Western culture abounds with stereotypes of the Arab as sensual and violent, as was demonstrated decades ago in Edward Said's classic work, Orientalism (1978). What is startling, however, is to discover how high up in the echelons of the American government and military such anti-Arab racism prevailed. In an article by journalist Seymour Hersh, "The Annals of National Security: The Grey Zone," published in the May 24 issue of The New Yorker, Hersh traces the policies that appeared in Abu Ghraib prison back to a decision by Secretary of Defense Donald Rumsfeld in 2003 to extend the secret operation to hunt for leaders of al-Qaeda to the interrogation of prisoners in Iraq.
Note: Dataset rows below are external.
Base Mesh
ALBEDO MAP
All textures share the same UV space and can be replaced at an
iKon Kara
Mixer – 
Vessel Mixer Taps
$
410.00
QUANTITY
This Pentagon operation, dubbed Copper Green, encouraged sexual humiliation as part of the torture of Iraqi prisoners on the assumption that this could generate more information about al-Qaeda's presence in Iraq.
Hersh claims that the idea that Iraqis are especially vulnerable to sexual humiliation was a key "talking point among pro-war Washington conservatives" in the months before the invasion of Iraq. Hersh reveals that the key source for this idea was the 1973 book The Arab Mind by Israeli Jewish cultural anthropologist Raphael Patai. Significantly, this book was republished in 2002 (Hatherleigh Press) with a new forward by U.S. Army Col. Norvell De Atkine, director of Middle East Studies at the JFK Special Warfare School at Fort Bragg, who describes Patai's work as his own mainstay in his 12 years of briefing military teams deployed in the Middle East on how to deal with the Arabs.
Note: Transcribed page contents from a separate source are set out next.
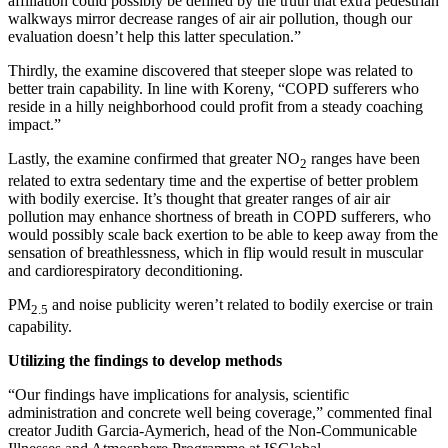
affiliation could possibly be defined by the truth that extra pedestrian
walkways mirror decrease ranges of air air pollution, though our
evaluation doesn’t help this latter speculation.”
Thirdly, the examine discovered that steeper slope was related to
better train capability. In line with Koreny, “COPD sufferers who
reside in a hilly neighborhood could profit from a steady coaching
impact.”
Lastly, the examine confirmed that greater NO
ranges have been
2
related to extra sedentary time and the expertise of better problem
with bodily exercise. It’s thought that greater ranges of air air
pollution may enhance shortness of breath in COPD sufferers, who
would possibly scale back exertion to be able to keep away from the
sensation of breathlessness, which in flip would result in muscular
and cardiorespiratory deconditioning.
PM
and noise publicity weren’t related to bodily exercise or train
2.5
capability.
Utilizing the findings to develop methods
“Our findings have implications for analysis, scientific
administration and concrete well being coverage,” commented final
creator Judith Garcia-Aymerich, head of the Non-Communicable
Patai himself was a scholar who was conversant with the classical Arabic language and literature and saw himself as deeply sympathetic to the Arab world. Yet his book can easily be read as confirming all the Orientalist stereotypes of Arabs as irrational, violent and dominated by repressed sexuality. A paternalistic view of Arabs pervades the book as well as a tendency to see all Arabs in all countries and across the centuries as static exemplars of the same stereotypic cultural patterns. Hersh claims that the Washington neocons especially focused on Patai's eighth chapter on the Arabs and sex. Here repressed sexuality rooted in the segregation of women and fear of homosexuality is seen as governing the "Arab mind." According to Hersh's informant, two themes dominated the neocon discussion, "one, that Arabs only understand force, end two, that the biggest weakness of Arabs is shame and humiliation."
From such thinking was crafted a policy not only of sexually humiliating the Iraqi prisoners but also of photographing them in these humiliating postures. The idea behind these photos was not only that sexual humiliation would break the prisoners and cause them to tell what they knew, but also would be a tool for ongoing blackmail. Fear of exposure of their humiliating treatment would cause the released prisoners to inform on their neighbors. According Hersh's informant, "I was told that the purpose of the photographs was to create an army of informants, people who you could insert back into the population."
The crudity of such views of the psychology of others and the ease with which they might be manipulated is stunning. What was not imagined is that these photographs might be revealed to the world, causing exactly the opposite reaction. Iraqis and the Arab world were confirmed in their suspicions that the Americans themselves are possessed of a violent pornographic culture totally lacking in respect for Arab people. Every anti-Occidental prejudice generally harbored by Arabs and Muslims about the corrupt West was reinforced. Resistance to the American presence stiffened.
However important the use--or misuse--of Patai's book might have been for Washington neocons, one suspects that such stereotypes of Arabs and the tendency to mix violent abuse with sexuality hardly needed the help of an Israeli cultural anthropologist. Such patterns are already deeply embedded in Western culture, needing only the license to abuse others to bring them out. Moreover, such patterns are not confined to the particular circumstances of Abu Ghraib. Whether in prisons or battlefields in Vietnam, Central America or Africa, or in the United States, whenever violent abuse to death is licensed, one sees the same behavior. The torturer who cuts off the breasts or stuffs an explosive up the vagina of a prisoner in El Salvador or Guatemala operates from the same mentality. When will we get off the facile excuse of the "few bad apples" and look more deeply into the rot that pervades the subtext of our own culture?